What you will do —
Every line of the material below needs to be copied exactly; omit the pictures.

§

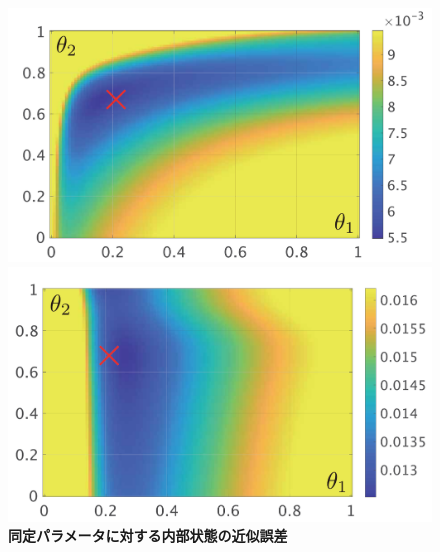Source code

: \documentclass[tombow,dvipdfmx]{corona-a5-1.1}
\begin{document}
\begin{figure}[t!]
  \centering
  {
  \begin{minipage}{0.49\linewidth}
    \centering
    \includegraphics[width = 1\linewidth]{figs/heatdelta}
    \medskip
  \end{minipage}
  \begin{minipage}{0.49\linewidth}
    \centering
    \includegraphics[width = 1\linewidth]{figs/heatE}
    \medskip
  \end{minipage}
}
 \caption{\textbf{同定パラメータに対する内部状態の近似誤差}}
 \label{fig:datamodeling}
\medskip
\end{figure}
\end{document}
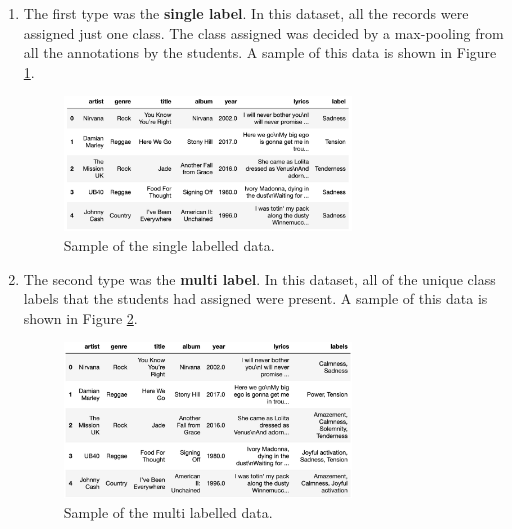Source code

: \documentclass[11pt,a4paper]{article}
\begin{document}
\begin{enumerate}
  \item The first type was the \textbf{single label}. In this dataset, all the records were assigned just one class. The class assigned was decided by a max-pooling from all the annotations by the students. A sample of this data is shown in Figure \ref{single_label}.
  \begin{figure}[!htbp]
  \begin{center}
  \includegraphics[width=3in]{1_single_label.png}
  \caption{Sample of the single labelled data.}
  \label{single_label}
  \end{center}
  \end{figure}

  \item The second type was the \textbf{multi label}. In this dataset, all of the unique class labels that the students had assigned were present. A sample of this data is shown in Figure \ref{multi_label}.
  \begin{figure}[!htbp]
  \begin{center}
  \includegraphics[width=3in]{2_multi_label.png}
  \caption{Sample of the multi labelled data.}
  \label{multi_label}
  \end{center}
  \end{figure}

\end{enumerate}
\end{document}
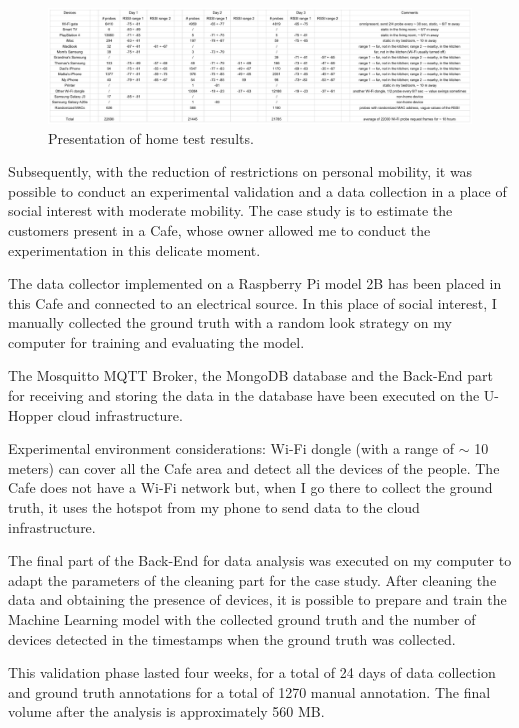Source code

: \begin{figure}[h]
\centering 
\includegraphics[width=1\textwidth]{images/sniffertest} 
\caption{Presentation of home test results.}
\label{fig:sniffertest}
\end{figure}

Subsequently, with the reduction of restrictions on personal mobility, it was possible to conduct an experimental validation and a data collection in a place of social interest with moderate mobility. The case study is to estimate the customers present in a Cafe, whose owner allowed me to conduct the experimentation in this delicate moment.

The data collector implemented on a Raspberry Pi model 2B has been placed in this Cafe and connected to an electrical source. In this place of social interest, I manually collected the ground truth with a random look strategy on my computer for training and evaluating the model.

The Mosquitto MQTT Broker, the MongoDB database and the Back-End part for receiving and storing the data in the database have been executed on the U-Hopper cloud infrastructure.

Experimental environment considerations: Wi-Fi dongle (with a range of $\sim$ 10 meters) can cover all the Cafe area and detect all the devices of the people. The Cafe does not have a Wi-Fi network but, when I go there to collect the ground truth, it uses the hotspot from my phone to send data to the cloud infrastructure.

The final part of the Back-End for data analysis was executed on my computer to adapt the parameters of the cleaning part for the case study. After cleaning the data and obtaining the presence of devices, it is possible to prepare and train the Machine Learning model with the collected ground truth and the number of devices detected in the timestamps when the ground truth was collected.


This validation phase lasted four weeks, for a total of 24 days of data collection and ground truth annotations for a total of 1270 manual annotation. The final volume after the analysis is approximately 560 MB.


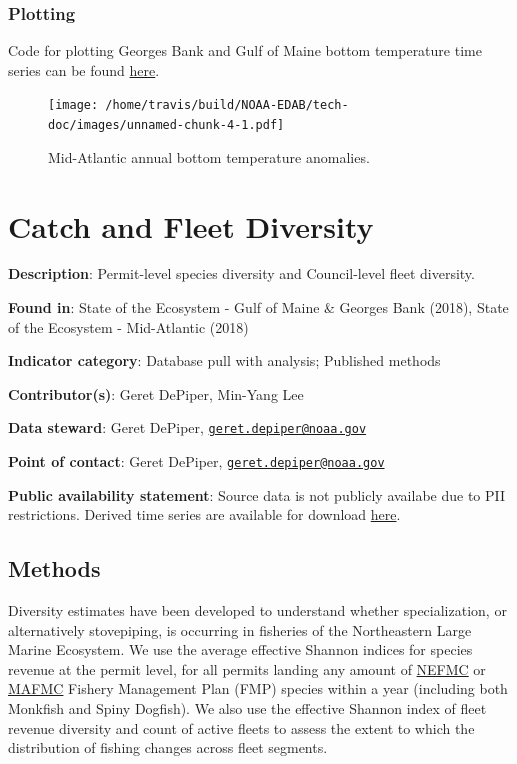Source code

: \documentclass[
]{book}
\begin{document}
\hypertarget{plotting-2}{%
\subsection{Plotting}\label{plotting-2}}

Code for plotting Georges Bank and Gulf of Maine bottom temperature time series can be found \href{https://github.com/NOAA-EDAB/ecodata/blob/master/chunk-scripts/LTL.Rmd-MAB-bot-temp.R}{here}.

\begin{figure}
\centering
\texttt{[image: /home/travis/build/NOAA-EDAB/tech-doc/images/unnamed-chunk-4-1.pdf]}
\caption{\label{fig:unnamed-chunk-4}Mid-Atlantic annual bottom temperature anomalies.}
\end{figure}

\hypertarget{catch-and-fleet-diversity}{%
\chapter{Catch and Fleet Diversity}\label{catch-and-fleet-diversity}}

\textbf{Description}: Permit-level species diversity and Council-level fleet diversity.

\textbf{Found in}: State of the Ecosystem - Gulf of Maine \& Georges Bank (2018), State of the Ecosystem - Mid-Atlantic (2018)

\textbf{Indicator category}: Database pull with analysis; Published methods

\textbf{Contributor(s)}: Geret DePiper, Min-Yang Lee

\textbf{Data steward}: Geret DePiper, \href{mailto:geret.depiper@noaa.gov}{\nolinkurl{geret.depiper@noaa.gov}}

\textbf{Point of contact}: Geret DePiper, \href{mailto:geret.depiper@noaa.gov}{\nolinkurl{geret.depiper@noaa.gov}}

\textbf{Public availability statement}: Source data is not publicly availabe due to PII restrictions. Derived time series are available for download \href{https://comet.nefsc.noaa.gov/erddap/tabledap/comm_data_soe_v1.html}{here}.

\hypertarget{methods-5}{%
\section{Methods}\label{methods-5}}

Diversity estimates have been developed to understand whether specialization, or alternatively stovepiping, is occurring in fisheries of the Northeastern Large Marine Ecosystem. We use the average effective Shannon indices for species revenue at the permit level, for all permits landing any amount of \href{https://www.nefmc.org/}{NEFMC} or \href{http://www.mafmc.org/}{MAFMC} Fishery Management Plan (FMP) species within a year (including both Monkfish and Spiny Dogfish). We also use the effective Shannon index of fleet revenue diversity and count of active fleets to assess the extent to which the distribution of fishing changes across fleet segments.
\end{document}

§

Result for this exercise —
Source code

: \documentclass[tombow,dvipdfmx]{corona-a5-1.1}
\begin{document}
\begin{figure}[t!]
  \centering
  {
  \begin{minipage}{0.49\linewidth}
    \centering
    \includegraphics[width = 1\linewidth]{figs/heatdelta}
    \medskip
  \end{minipage}
  \begin{minipage}{0.49\linewidth}
    \centering
    \includegraphics[width = 1\linewidth]{figs/heatE}
    \medskip
  \end{minipage}
}
 \caption{\textbf{同定パラメータに対する内部状態の近似誤差}}
 \label{fig:datamodeling}
\medskip
\end{figure}
\end{document}
Source code

: \documentclass[11pt,a4paper]{article}
\begin{document}
\begin{enumerate}
  \item The first type was the \textbf{single label}. In this dataset, all the records were assigned just one class. The class assigned was decided by a max-pooling from all the annotations by the students. A sample of this data is shown in Figure \ref{single_label}.
  \begin{figure}[!htbp]
  \begin{center}
  \includegraphics[width=3in]{1_single_label.png}
  \caption{Sample of the single labelled data.}
  \label{single_label}
  \end{center}
  \end{figure}

  \item The second type was the \textbf{multi label}. In this dataset, all of the unique class labels that the students had assigned were present. A sample of this data is shown in Figure \ref{multi_label}.
  \begin{figure}[!htbp]
  \begin{center}
  \includegraphics[width=3in]{2_multi_label.png}
  \caption{Sample of the multi labelled data.}
  \label{multi_label}
  \end{center}
  \end{figure}

\end{enumerate}
\end{document}
Source code

: \begin{figure}[h]
\centering 
\includegraphics[width=1\textwidth]{images/sniffertest} 
\caption{Presentation of home test results.}
\label{fig:sniffertest}
\end{figure}

Subsequently, with the reduction of restrictions on personal mobility, it was possible to conduct an experimental validation and a data collection in a place of social interest with moderate mobility. The case study is to estimate the customers present in a Cafe, whose owner allowed me to conduct the experimentation in this delicate moment.

The data collector implemented on a Raspberry Pi model 2B has been placed in this Cafe and connected to an electrical source. In this place of social interest, I manually collected the ground truth with a random look strategy on my computer for training and evaluating the model.

The Mosquitto MQTT Broker, the MongoDB database and the Back-End part for receiving and storing the data in the database have been executed on the U-Hopper cloud infrastructure.

Experimental environment considerations: Wi-Fi dongle (with a range of $\sim$ 10 meters) can cover all the Cafe area and detect all the devices of the people. The Cafe does not have a Wi-Fi network but, when I go there to collect the ground truth, it uses the hotspot from my phone to send data to the cloud infrastructure.

The final part of the Back-End for data analysis was executed on my computer to adapt the parameters of the cleaning part for the case study. After cleaning the data and obtaining the presence of devices, it is possible to prepare and train the Machine Learning model with the collected ground truth and the number of devices detected in the timestamps when the ground truth was collected.


This validation phase lasted four weeks, for a total of 24 days of data collection and ground truth annotations for a total of 1270 manual annotation. The final volume after the analysis is approximately 560 MB.


Source code

: \documentclass[
]{book}
\begin{document}
\hypertarget{plotting-2}{%
\subsection{Plotting}\label{plotting-2}}

Code for plotting Georges Bank and Gulf of Maine bottom temperature time series can be found \href{https://github.com/NOAA-EDAB/ecodata/blob/master/chunk-scripts/LTL.Rmd-MAB-bot-temp.R}{here}.

\begin{figure}
\centering
\texttt{[image: /home/travis/build/NOAA-EDAB/tech-doc/images/unnamed-chunk-4-1.pdf]}
\caption{\label{fig:unnamed-chunk-4}Mid-Atlantic annual bottom temperature anomalies.}
\end{figure}

\hypertarget{catch-and-fleet-diversity}{%
\chapter{Catch and Fleet Diversity}\label{catch-and-fleet-diversity}}

\textbf{Description}: Permit-level species diversity and Council-level fleet diversity.

\textbf{Found in}: State of the Ecosystem - Gulf of Maine \& Georges Bank (2018), State of the Ecosystem - Mid-Atlantic (2018)

\textbf{Indicator category}: Database pull with analysis; Published methods

\textbf{Contributor(s)}: Geret DePiper, Min-Yang Lee

\textbf{Data steward}: Geret DePiper, \href{mailto:geret.depiper@noaa.gov}{\nolinkurl{geret.depiper@noaa.gov}}

\textbf{Point of contact}: Geret DePiper, \href{mailto:geret.depiper@noaa.gov}{\nolinkurl{geret.depiper@noaa.gov}}

\textbf{Public availability statement}: Source data is not publicly availabe due to PII restrictions. Derived time series are available for download \href{https://comet.nefsc.noaa.gov/erddap/tabledap/comm_data_soe_v1.html}{here}.

\hypertarget{methods-5}{%
\section{Methods}\label{methods-5}}

Diversity estimates have been developed to understand whether specialization, or alternatively stovepiping, is occurring in fisheries of the Northeastern Large Marine Ecosystem. We use the average effective Shannon indices for species revenue at the permit level, for all permits landing any amount of \href{https://www.nefmc.org/}{NEFMC} or \href{http://www.mafmc.org/}{MAFMC} Fishery Management Plan (FMP) species within a year (including both Monkfish and Spiny Dogfish). We also use the effective Shannon index of fleet revenue diversity and count of active fleets to assess the extent to which the distribution of fishing changes across fleet segments.
\end{document}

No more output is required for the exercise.